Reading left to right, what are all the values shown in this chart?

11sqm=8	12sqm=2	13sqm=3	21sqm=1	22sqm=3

==

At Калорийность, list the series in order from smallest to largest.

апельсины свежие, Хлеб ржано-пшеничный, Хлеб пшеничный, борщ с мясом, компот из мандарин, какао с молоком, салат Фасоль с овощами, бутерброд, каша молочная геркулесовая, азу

--

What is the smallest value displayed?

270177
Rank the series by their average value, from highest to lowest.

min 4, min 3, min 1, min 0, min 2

Task to complete
Gather every line of the rows above that contains the word "from", and copy each one in full.

Result of the task
At Калорийность, list the series in order from smallest to largest.
Rank the series by their average value, from highest to lowest.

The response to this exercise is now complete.